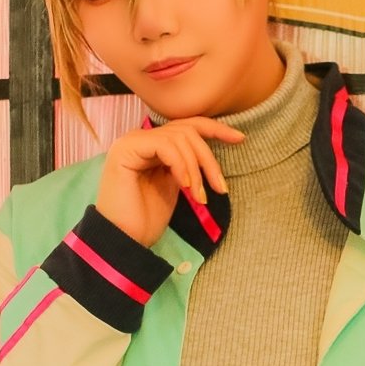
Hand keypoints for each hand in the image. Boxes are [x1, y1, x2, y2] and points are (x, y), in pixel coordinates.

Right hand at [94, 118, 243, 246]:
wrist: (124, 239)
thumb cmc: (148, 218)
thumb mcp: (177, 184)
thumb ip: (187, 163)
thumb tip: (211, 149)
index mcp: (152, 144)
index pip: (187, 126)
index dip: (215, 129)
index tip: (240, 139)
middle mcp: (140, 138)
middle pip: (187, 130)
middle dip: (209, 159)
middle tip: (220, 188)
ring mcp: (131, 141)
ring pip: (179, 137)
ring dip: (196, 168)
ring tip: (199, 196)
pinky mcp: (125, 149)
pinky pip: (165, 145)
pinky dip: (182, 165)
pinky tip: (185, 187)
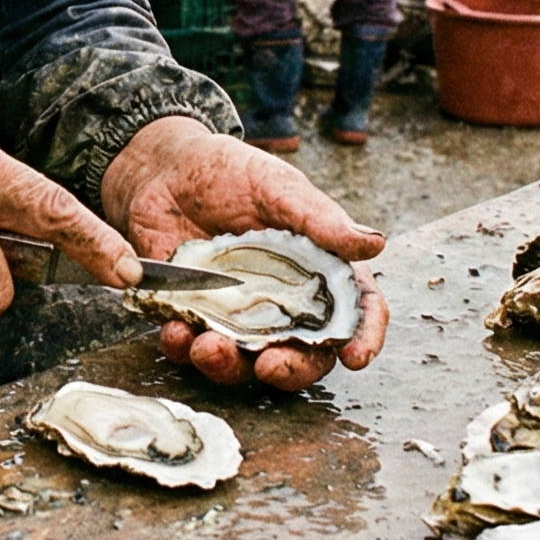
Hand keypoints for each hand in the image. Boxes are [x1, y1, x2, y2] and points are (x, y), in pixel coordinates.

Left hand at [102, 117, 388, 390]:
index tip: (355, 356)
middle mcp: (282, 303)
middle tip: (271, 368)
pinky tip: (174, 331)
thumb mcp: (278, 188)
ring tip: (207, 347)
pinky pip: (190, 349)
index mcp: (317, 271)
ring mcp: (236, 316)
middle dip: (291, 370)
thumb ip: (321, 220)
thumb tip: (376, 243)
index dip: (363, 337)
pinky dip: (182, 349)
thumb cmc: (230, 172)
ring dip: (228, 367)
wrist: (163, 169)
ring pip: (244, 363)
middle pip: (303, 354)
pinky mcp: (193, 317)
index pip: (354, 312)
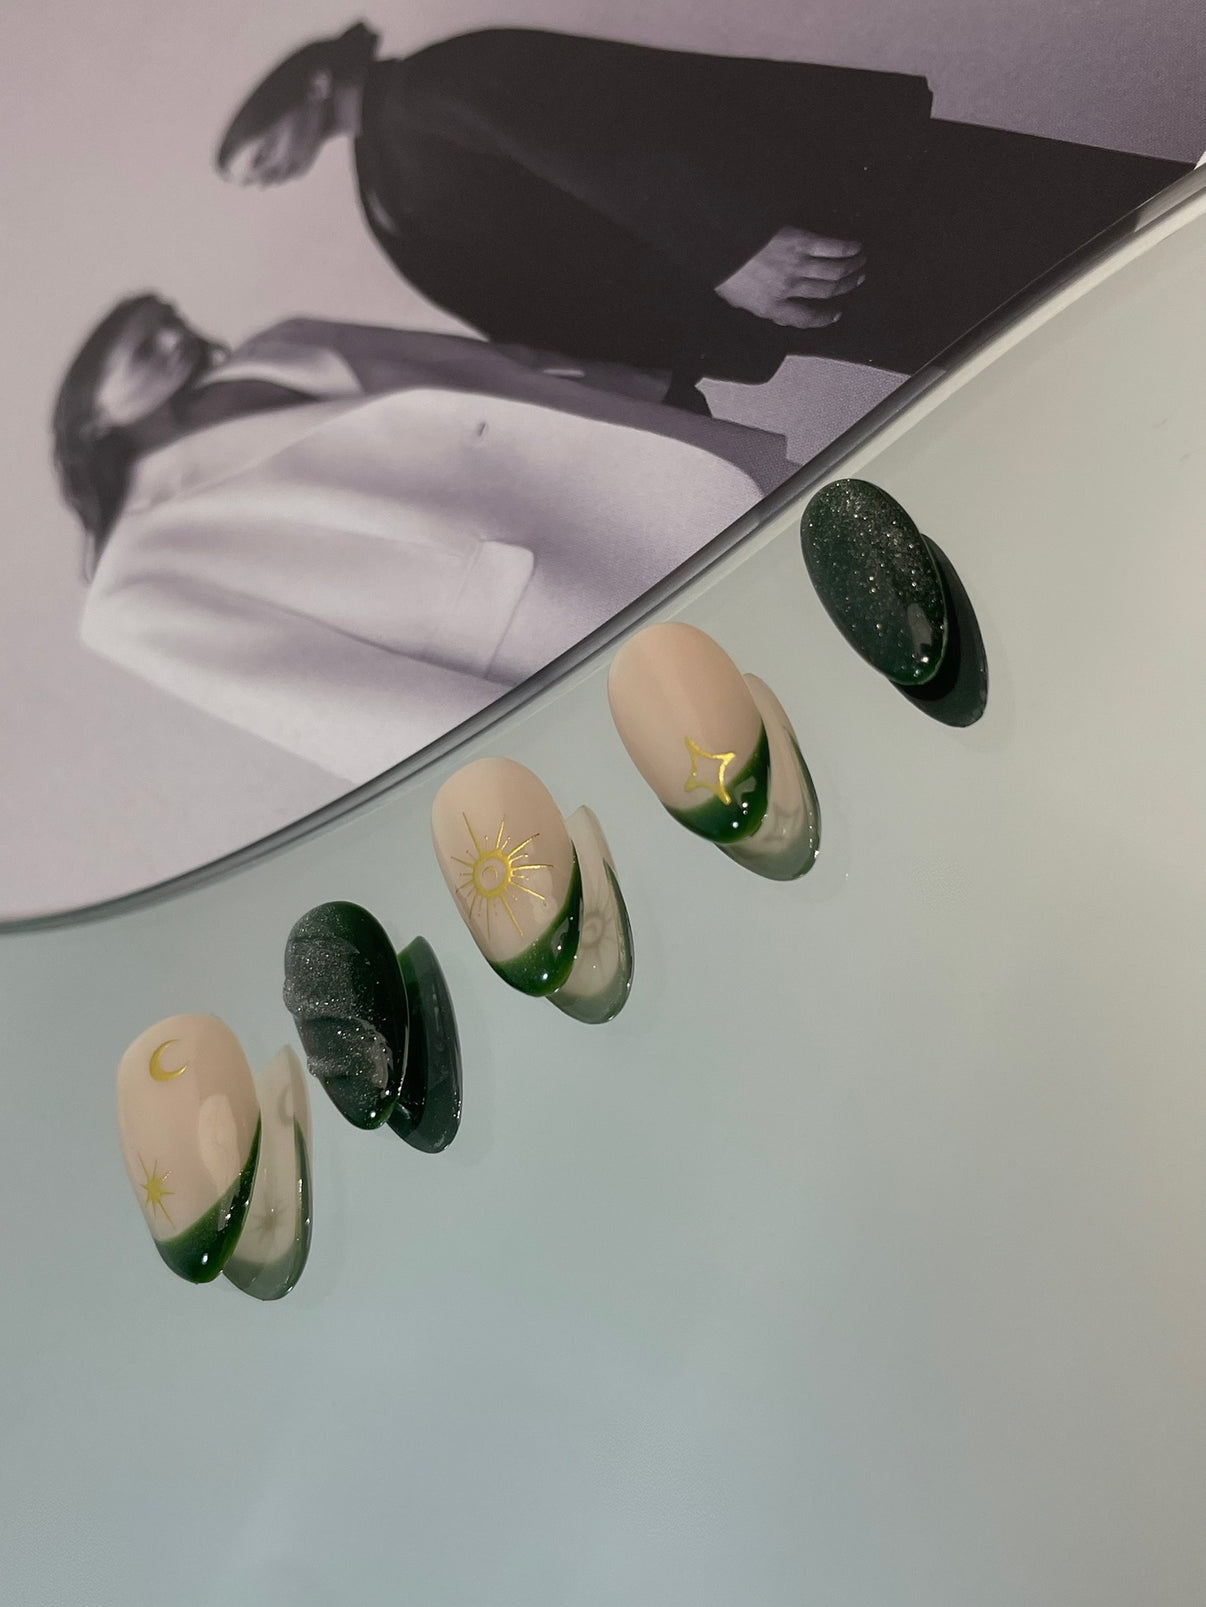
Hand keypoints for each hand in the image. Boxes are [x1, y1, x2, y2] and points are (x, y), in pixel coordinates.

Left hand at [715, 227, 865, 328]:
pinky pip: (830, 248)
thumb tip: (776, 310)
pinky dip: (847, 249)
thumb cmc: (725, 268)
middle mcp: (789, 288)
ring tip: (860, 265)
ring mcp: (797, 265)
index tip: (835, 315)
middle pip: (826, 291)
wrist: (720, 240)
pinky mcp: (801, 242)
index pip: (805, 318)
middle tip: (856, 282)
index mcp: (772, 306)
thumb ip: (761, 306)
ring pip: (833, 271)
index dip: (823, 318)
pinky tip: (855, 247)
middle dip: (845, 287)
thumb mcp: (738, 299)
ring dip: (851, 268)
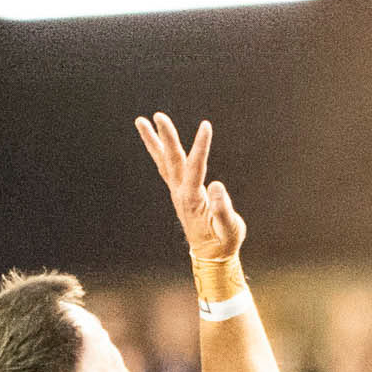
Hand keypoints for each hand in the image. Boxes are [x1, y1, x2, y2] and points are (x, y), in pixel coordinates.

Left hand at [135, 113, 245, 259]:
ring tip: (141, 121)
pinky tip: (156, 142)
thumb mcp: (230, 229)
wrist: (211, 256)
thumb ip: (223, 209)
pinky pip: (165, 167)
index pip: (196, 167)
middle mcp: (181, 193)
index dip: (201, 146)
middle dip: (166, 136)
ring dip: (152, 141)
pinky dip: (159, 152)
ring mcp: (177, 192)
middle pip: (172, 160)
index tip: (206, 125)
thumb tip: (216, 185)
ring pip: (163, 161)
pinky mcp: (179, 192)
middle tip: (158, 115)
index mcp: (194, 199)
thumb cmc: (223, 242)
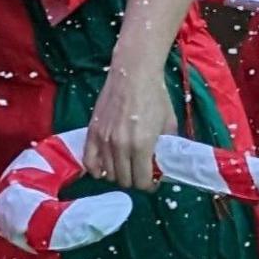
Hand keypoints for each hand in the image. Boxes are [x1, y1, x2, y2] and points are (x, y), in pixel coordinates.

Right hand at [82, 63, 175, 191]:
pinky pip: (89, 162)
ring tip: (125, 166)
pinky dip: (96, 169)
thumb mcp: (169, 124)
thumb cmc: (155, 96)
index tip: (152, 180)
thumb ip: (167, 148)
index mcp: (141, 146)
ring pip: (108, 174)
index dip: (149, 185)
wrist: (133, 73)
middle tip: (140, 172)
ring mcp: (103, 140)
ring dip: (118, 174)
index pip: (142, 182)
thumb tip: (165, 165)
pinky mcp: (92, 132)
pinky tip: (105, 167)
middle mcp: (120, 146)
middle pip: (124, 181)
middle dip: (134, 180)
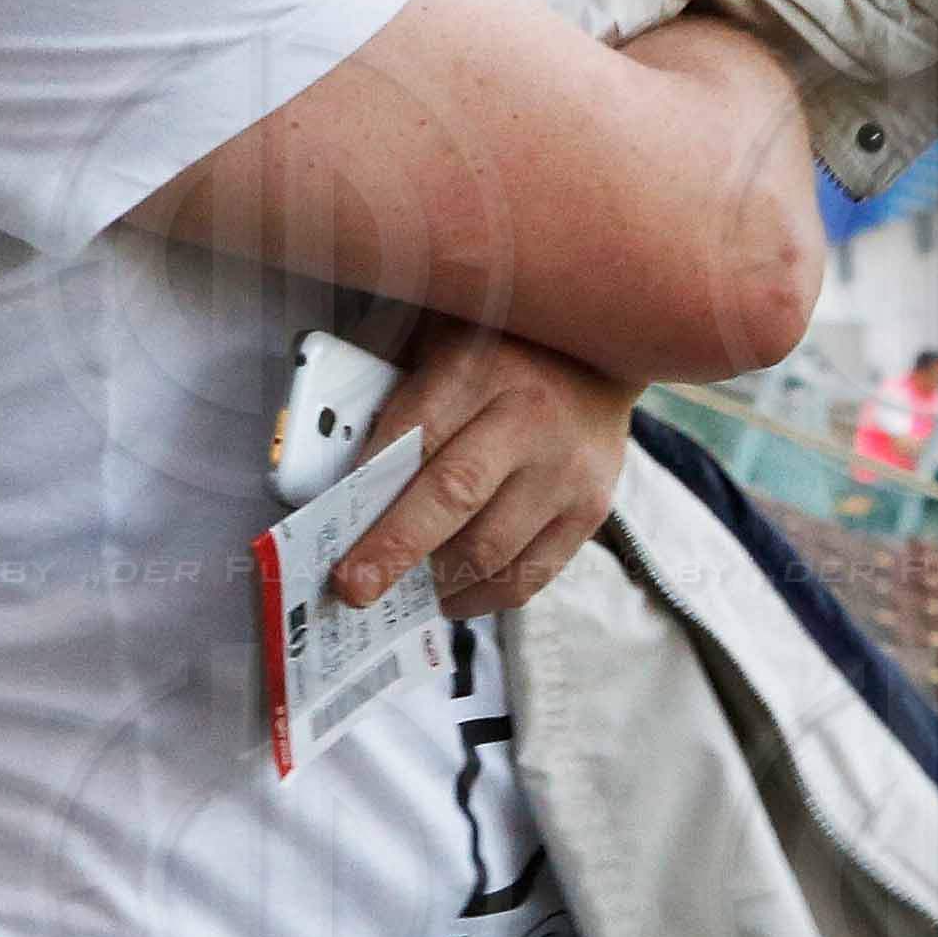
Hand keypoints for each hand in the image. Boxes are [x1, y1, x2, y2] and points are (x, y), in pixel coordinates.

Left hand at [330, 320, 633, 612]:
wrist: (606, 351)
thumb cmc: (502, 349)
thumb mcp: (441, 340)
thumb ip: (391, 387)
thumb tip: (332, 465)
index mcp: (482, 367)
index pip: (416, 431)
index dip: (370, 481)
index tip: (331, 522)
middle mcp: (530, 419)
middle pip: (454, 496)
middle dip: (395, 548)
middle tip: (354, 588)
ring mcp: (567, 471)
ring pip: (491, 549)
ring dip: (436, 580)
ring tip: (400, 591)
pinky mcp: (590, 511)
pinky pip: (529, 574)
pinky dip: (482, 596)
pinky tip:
################
__TASK DESCRIPTION__:
Each line from the start of the entries to the line holding "middle pip: (172, 160)" is to be given again exactly, both ends included, and each picture is to be left out.

__OUTPUT OF THE TASK__:
Hand keypoints for each hand in the image. Boxes are [x1, y1, x2, y2] and points are (x, y), in pixel coordinates.

Right hand at [94, 118, 243, 246]:
wrist: (124, 239)
thumb cmc: (148, 218)
thumb mcp: (177, 184)
thumb ip: (187, 163)
thumb tip: (211, 149)
index mcp: (152, 144)
index pip: (187, 126)
index dip: (215, 129)
index tip: (240, 139)
middle mcp: (140, 138)
middle pip: (187, 130)
middle dip: (209, 159)
middle tip: (220, 188)
ring mcp: (131, 141)
ring pip: (179, 137)
ring dip: (196, 168)
ring tip: (199, 196)
pinky mcp: (125, 149)
pinky pip: (165, 145)
pinky dip: (182, 165)
pinky tip: (185, 187)
Hand keypoints for each hand in the image. Boxes are [x1, y1, x2, y2] and points are (x, y), in pixel coordinates.

Left hand at [102, 117, 388, 390]:
index tip: (355, 356)
middle mcp: (282, 303)
middle tip: (271, 368)
pinky tip: (174, 331)
thumb mcp: (278, 188)
ring tip: (207, 347)
pinky pip: (190, 349)
index mcp: (317, 271)
ring mcp: (236, 316)
middle dip: (291, 370)
thumb ip: (321, 220)
thumb tip: (376, 243)
index dip: (363, 337)
pinky dip: (182, 349)
thumb cmc: (230, 172)
ring dip: (228, 367)
wrist: (163, 169)
ring pip: (244, 363)
middle pip: (303, 354)
pinky mcp: (193, 317)
index pip: (354, 312)
Hand keypoints for each hand in the image. Boxes are [x1, y1, x2, y2] and points are (x, y), in pixel coordinates.

Left hand at [715, 227, 865, 328]:
pinky pip: (830, 248)
thumb tip: (776, 310)
pinky dip: (847, 249)
thumb cmc: (725, 268)
middle mcp: (789, 288)
ring tip: (860, 265)
ring mcp: (797, 265)
index tip: (835, 315)
middle pip: (826, 291)
wrist: (720, 240)
pinky mcp: (801, 242)
index pip: (805, 318)
middle tip: (856, 282)
index mcp: (772, 306)
thumb ip: (761, 306)
ring pip: (833, 271)
index dip: (823, 318)
pinky tip: (855, 247)
middle dip: (845, 287)
thumb mcp: (738, 299)
ring dip: (851, 268)
Hand keypoints for each hand in the image. Boxes are [x1, y1, x2, y2] and points are (x, y), in pixel coordinates.

Left hand at [135, 113, 245, 259]:
ring tip: (141, 121)
pinky tip: (156, 142)
thumb mcp: (230, 229)
wrist: (211, 256)
thumb ip: (223, 209)
pinky pip: (165, 167)
index pip: (196, 167)
middle mcp: (181, 193)
index dip: (201, 146)
middle dip: (166, 136)
ring dip: (152, 141)
pinky dip: (159, 152)
ring mcp: (177, 192)
middle pip: (172, 160)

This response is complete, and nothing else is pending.